» Required action:
Reproduce the lines of the listing starting with the line with "Узнать больше!" and going on through the line with "партнеров и услуг", putting "Компенсация" wherever "Возмещение" appears and leaving everything else unchanged.

» Data supplied:
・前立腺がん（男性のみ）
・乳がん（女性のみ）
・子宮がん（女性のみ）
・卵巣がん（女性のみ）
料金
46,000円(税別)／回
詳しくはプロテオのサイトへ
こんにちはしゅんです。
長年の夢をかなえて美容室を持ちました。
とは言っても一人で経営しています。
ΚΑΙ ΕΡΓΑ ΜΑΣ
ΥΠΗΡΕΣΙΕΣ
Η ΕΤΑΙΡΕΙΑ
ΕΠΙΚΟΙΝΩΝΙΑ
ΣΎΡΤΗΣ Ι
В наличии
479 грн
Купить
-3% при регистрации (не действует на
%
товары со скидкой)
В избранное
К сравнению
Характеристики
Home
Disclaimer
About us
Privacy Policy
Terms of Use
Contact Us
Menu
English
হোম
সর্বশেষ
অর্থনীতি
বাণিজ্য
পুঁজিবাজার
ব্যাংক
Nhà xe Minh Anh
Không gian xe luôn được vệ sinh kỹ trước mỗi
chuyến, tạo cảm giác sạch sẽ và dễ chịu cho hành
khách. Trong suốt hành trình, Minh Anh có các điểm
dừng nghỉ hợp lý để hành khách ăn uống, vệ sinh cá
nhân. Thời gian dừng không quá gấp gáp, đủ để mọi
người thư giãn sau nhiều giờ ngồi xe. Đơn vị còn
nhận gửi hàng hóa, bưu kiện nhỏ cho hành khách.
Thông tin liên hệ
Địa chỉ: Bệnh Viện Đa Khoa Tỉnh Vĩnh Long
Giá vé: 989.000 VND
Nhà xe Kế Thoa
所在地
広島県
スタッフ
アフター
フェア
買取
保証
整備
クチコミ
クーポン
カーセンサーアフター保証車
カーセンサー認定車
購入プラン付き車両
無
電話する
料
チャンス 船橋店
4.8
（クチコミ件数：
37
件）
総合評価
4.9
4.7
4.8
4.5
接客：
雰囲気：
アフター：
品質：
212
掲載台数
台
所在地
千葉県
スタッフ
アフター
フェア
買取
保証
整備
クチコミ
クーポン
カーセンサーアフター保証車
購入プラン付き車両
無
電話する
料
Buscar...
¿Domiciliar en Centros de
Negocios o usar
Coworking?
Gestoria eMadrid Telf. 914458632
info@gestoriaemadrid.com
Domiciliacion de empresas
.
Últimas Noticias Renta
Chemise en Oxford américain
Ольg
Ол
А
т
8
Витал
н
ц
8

==

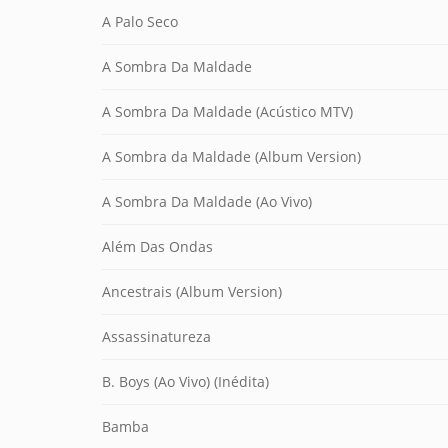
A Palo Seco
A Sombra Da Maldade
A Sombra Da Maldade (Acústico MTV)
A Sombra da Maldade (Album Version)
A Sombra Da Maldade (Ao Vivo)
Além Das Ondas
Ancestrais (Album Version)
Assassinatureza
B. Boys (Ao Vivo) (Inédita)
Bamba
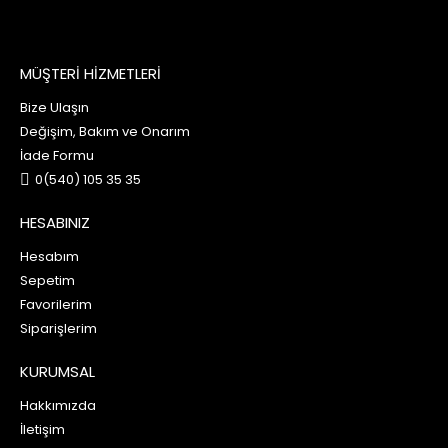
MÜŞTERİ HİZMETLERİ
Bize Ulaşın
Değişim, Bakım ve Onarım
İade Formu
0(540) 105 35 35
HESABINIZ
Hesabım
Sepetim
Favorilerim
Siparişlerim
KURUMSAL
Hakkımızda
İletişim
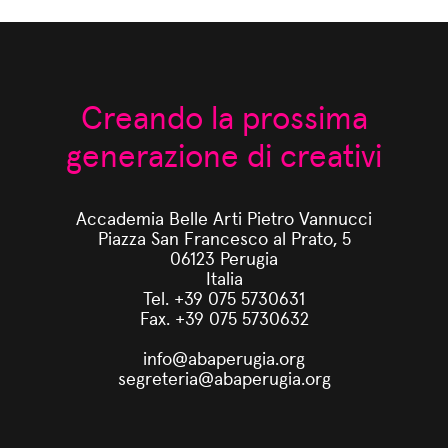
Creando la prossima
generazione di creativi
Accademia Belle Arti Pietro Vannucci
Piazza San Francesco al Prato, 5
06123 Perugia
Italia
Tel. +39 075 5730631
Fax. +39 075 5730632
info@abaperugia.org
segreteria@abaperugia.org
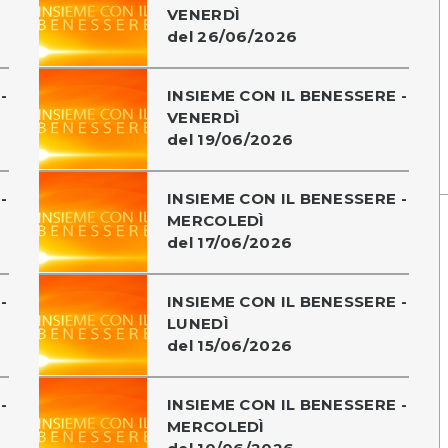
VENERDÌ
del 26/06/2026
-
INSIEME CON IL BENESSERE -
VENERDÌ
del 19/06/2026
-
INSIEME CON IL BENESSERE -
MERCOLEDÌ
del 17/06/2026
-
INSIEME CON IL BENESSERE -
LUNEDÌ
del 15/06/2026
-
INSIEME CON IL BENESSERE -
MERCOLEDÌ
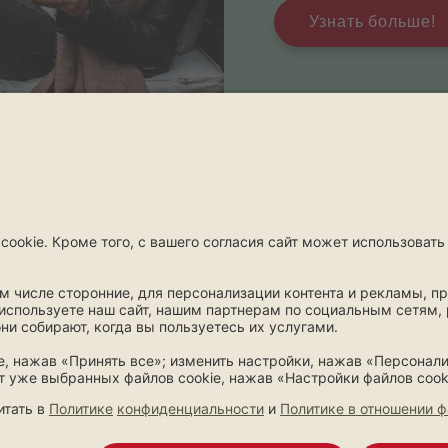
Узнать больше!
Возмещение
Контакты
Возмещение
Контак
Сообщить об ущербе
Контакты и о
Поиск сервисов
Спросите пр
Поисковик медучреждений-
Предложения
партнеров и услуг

» Reply:
Узнать больше!
Компенсация
Контакты
Компенсация
Контак
Сообщить об ущербе
Контакты и о
Поиск сервисов
Спросите пр
Поисковик медучреждений-
Предложения
партнеров и услуг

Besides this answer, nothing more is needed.